C’est ainsi qu’en matière d’assistance médicale à la procréation, les législateurs successifs ont fait le choix d’encadrer strictement ses conditions d’accès, fondées sur l’intérêt supérieur de l’enfant au sens de l’article 3 de la Convention internationale des droits de l’enfant du 20 novembre 1989, et d’interdire rigoureusement les techniques susceptibles de porter atteinte aux valeurs sociales fondamentales.
Aussi, l’article L. 2141-2 du Code de la santé publique réserve le recours à l’assistance médicale à la procréation à un couple, formé d’un homme et d’une femme, vivants et en âge de procréer.
Dès lors, en ouvrant l’assistance médicale à la procréation aux couples de femmes et aux femmes seules, l’article 1er du projet de loi rompt l’équilibre fragile qui a été trouvé.
S’il convient de reconnaître que la notion d’égalité se trouve au fondement de cette disposition, en donnant la possibilité à tous les couples, hétérosexuels comme homosexuels, de satisfaire un désir d’enfant, cette dernière se heurte néanmoins à plusieurs limites.
En effet, si l’on permet aux femmes homosexuelles de recourir à la médecine pour procréer sur le fondement de l’égalité, il paraît nécessaire d’en faire autant pour les hommes. De cette question se profile alors la question de la gestation pour autrui, interdite en France au nom du principe d’indisponibilité du corps humain.

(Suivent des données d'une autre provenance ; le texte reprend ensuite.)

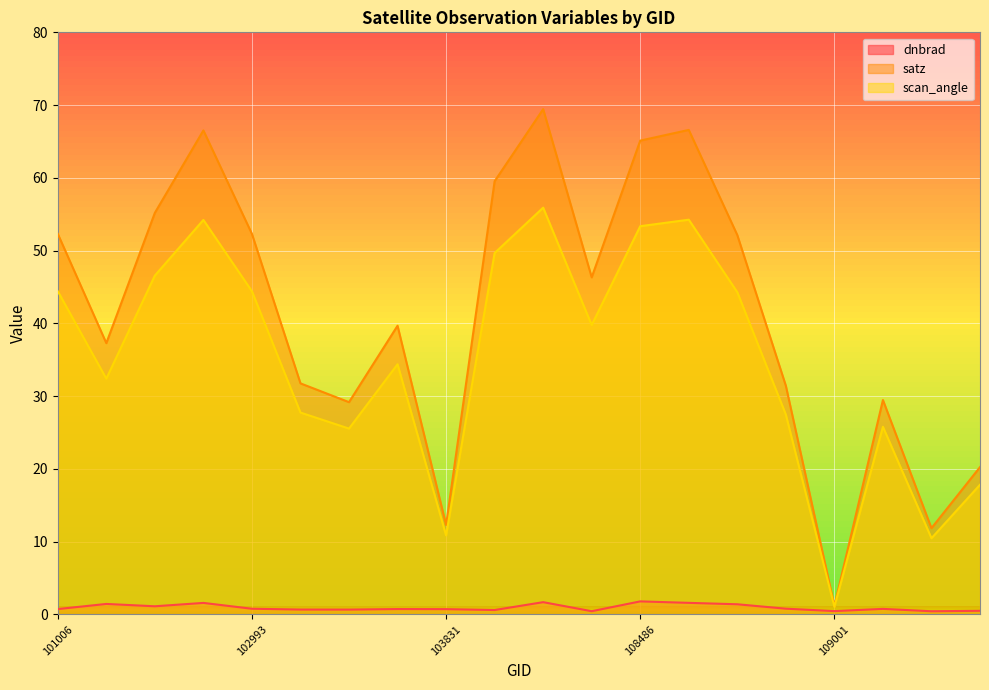

True or false: scan_angle has a value of 7.5 at 109174.

False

En outre, l’ouverture de l’assistance médicale à la procréation aux couples de femmes remet en question tout notre droit de la filiation, en le détachant de toute référence à l’engendrement de l’enfant pour conduire à la parentalité. Actuellement, il existe deux types de filiations, la filiation de droit commun, fondée sur une réalité biologique ou vraisemblable, et la filiation adoptive. Dès lors, l’inscription, sur l’acte de naissance de l’enfant de l’existence de deux mères bouleverserait le sens de la filiation d’origine en rompant non seulement avec le principe, hérité du droit romain, « mater semper certa est » (la mère est celle qui a accouché de l’enfant), mais également avec le principe de la vraisemblance incontournable qui gouverne l’organisation de la filiation de notre pays, soulevant, à plus ou moins long terme, la question du régime de la filiation des enfants issus de conventions de mères porteuses.
Cela risque, en effet, de semer un certain trouble dans le délicat équilibre trouvé par la Cour de cassation en matière de gestation pour autrui. En l’état de la jurisprudence, faisant application de la règle « Mater semper certa est », la convention de mère porteuse fait obstacle à la transcription de l’acte de naissance en ce qui concerne la mère d’intention désignée comme mère légale. Dès lors, sur le fondement de la vérité biologique ou vraisemblable, la Cour de cassation n’admet ainsi qu’une transcription partielle de l’acte étranger, seulement en ce qu’il désigne le père biologique comme père légal (Cass. Ass. plén., 3 juill. 2015, nos 14-21323 et 15-50002 ; Cass., civ. 1ère, 5 juill. 2017, nos 16-16901 et 16-16455).
Si la Cour européenne des droits de l’homme, suite à la demande d’avis consultatif de la Cour de cassation, transmis par un arrêt du 5 octobre 2018, impose à l’État, au regard de l’intérêt supérieur de l’enfant, de permettre la reconnaissance en droit interne de la filiation entre l’enfant issu d’une gestation pour autrui et la mère d’intention, elle admet néanmoins que, compte tenu de l’état du droit interne du pays concerné, cette reconnaissance puisse se faire par une autre voie que celle de la transcription, telle que l’adoption de l’enfant par ladite mère d’intention (CEDH, Gr. ch., 10 avr. 2019, n° P16-2018-001, faisant suite à l’avis consultatif, Cass. Ass. plén. 5 oct. 2018, n° 10-19053).
Enfin, en créant un tel régime de filiation, l’égal accès à la maternité reviendrait à priver l’enfant d’une partie de ses origines biologiques, rompant ainsi l’égalité entre les enfants, dont certains seront privés de fait et en droit d’ascendance paternelle.
Pour toutes ces raisons, le présent amendement propose de supprimer cet article.